Little things are big here: The city boasts what it calls the world’s smallest city block, a triangular traffic island near the civic center.
But Blumberg’s group is selling prospective Jewish residents on Dothan’s quality of life — its low cost of living, the heritage of its synagogue and its proximity to Florida beaches, about 80 miles away.
The city is the site of the down-home National Peanut Festival each fall, and it has a full schedule of community cultural events. It has two hospitals, a branch of Troy University and is just a short drive from Fort Rucker, the Army’s main helicopter training base.
Downtown is filled with quaint red-brick buildings and colorful murals, and traffic never gets too bad on Ross Clark Circle, the perimeter road.

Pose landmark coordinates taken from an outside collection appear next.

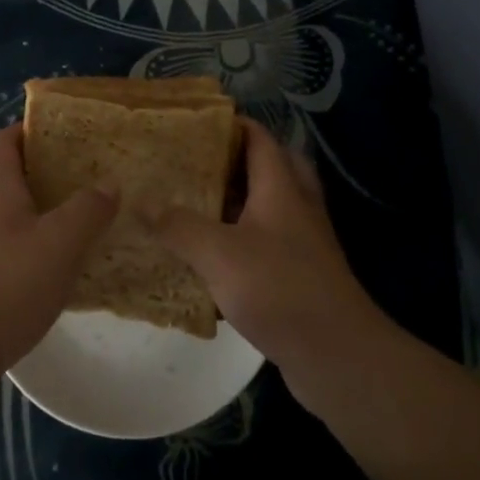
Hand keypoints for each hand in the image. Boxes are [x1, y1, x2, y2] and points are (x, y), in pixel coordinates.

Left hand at [0, 122, 116, 370]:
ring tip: (41, 215)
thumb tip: (110, 183)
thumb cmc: (7, 285)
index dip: (27, 132)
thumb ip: (88, 210)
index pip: (4, 140)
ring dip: (2, 200)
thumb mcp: (61, 245)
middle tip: (47, 174)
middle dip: (11, 163)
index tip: (59, 136)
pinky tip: (26, 258)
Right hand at [150, 119, 385, 394]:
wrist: (337, 355)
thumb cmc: (279, 289)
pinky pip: (270, 244)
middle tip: (199, 164)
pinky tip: (214, 258)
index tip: (197, 123)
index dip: (233, 125)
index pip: (260, 139)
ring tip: (197, 205)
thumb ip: (179, 226)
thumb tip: (143, 202)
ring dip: (240, 202)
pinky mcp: (302, 276)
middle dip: (238, 161)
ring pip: (271, 208)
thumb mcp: (218, 253)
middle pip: (273, 167)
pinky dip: (244, 241)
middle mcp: (297, 208)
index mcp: (281, 189)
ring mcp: (304, 243)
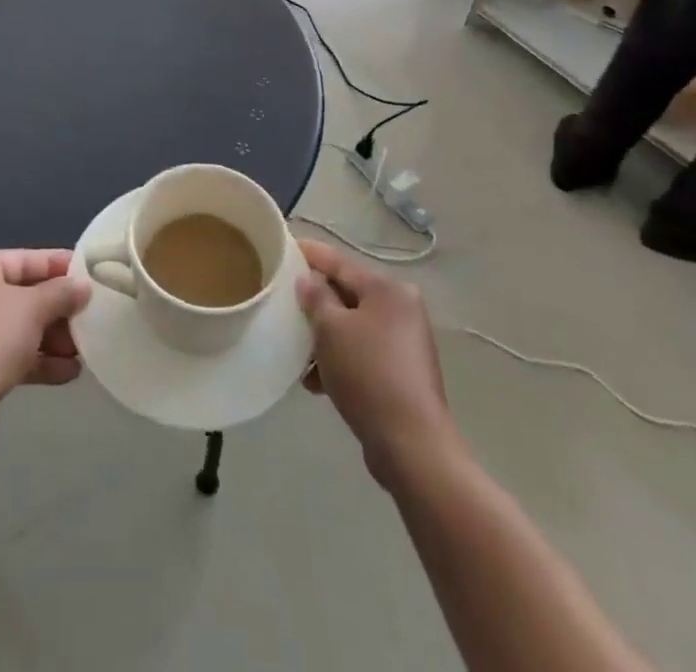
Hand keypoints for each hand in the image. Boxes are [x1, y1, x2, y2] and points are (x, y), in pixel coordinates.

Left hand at [0, 249, 90, 420]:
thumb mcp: (34, 309)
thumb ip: (62, 293)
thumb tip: (83, 286)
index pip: (24, 259)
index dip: (58, 265)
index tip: (88, 274)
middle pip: (22, 294)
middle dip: (58, 310)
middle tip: (88, 317)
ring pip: (18, 327)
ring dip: (51, 338)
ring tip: (82, 350)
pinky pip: (9, 353)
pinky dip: (36, 359)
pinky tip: (67, 372)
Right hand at [298, 240, 458, 486]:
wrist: (411, 446)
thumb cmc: (368, 374)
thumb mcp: (331, 329)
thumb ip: (315, 297)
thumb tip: (308, 280)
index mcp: (388, 289)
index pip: (339, 262)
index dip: (310, 254)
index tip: (283, 249)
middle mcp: (401, 308)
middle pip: (347, 294)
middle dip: (315, 304)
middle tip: (284, 306)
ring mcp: (405, 342)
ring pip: (352, 326)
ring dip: (324, 337)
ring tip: (298, 356)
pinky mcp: (402, 373)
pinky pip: (362, 352)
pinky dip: (340, 359)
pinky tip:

“We have Friday afternoon rush minute, and that’s about it,” said manufacturing executive Ed Marblestone, 69, who grew up Jewish in Texas but married a Dothan girl and has lived in the town since 1961.
Valerie Barnes grew up in Panama and moved several times before settling 20 years ago in Dothan and becoming active at the synagogue. She’s never experienced any anti-Semitism and can’t imagine living anywhere else.
“The biggest thing Dothan has to offer is that it’s just a very family-oriented community,” said Barnes, who directs a hospital foundation. “Our congregation is very vibrant, and we have a lot of things that we get involved in.”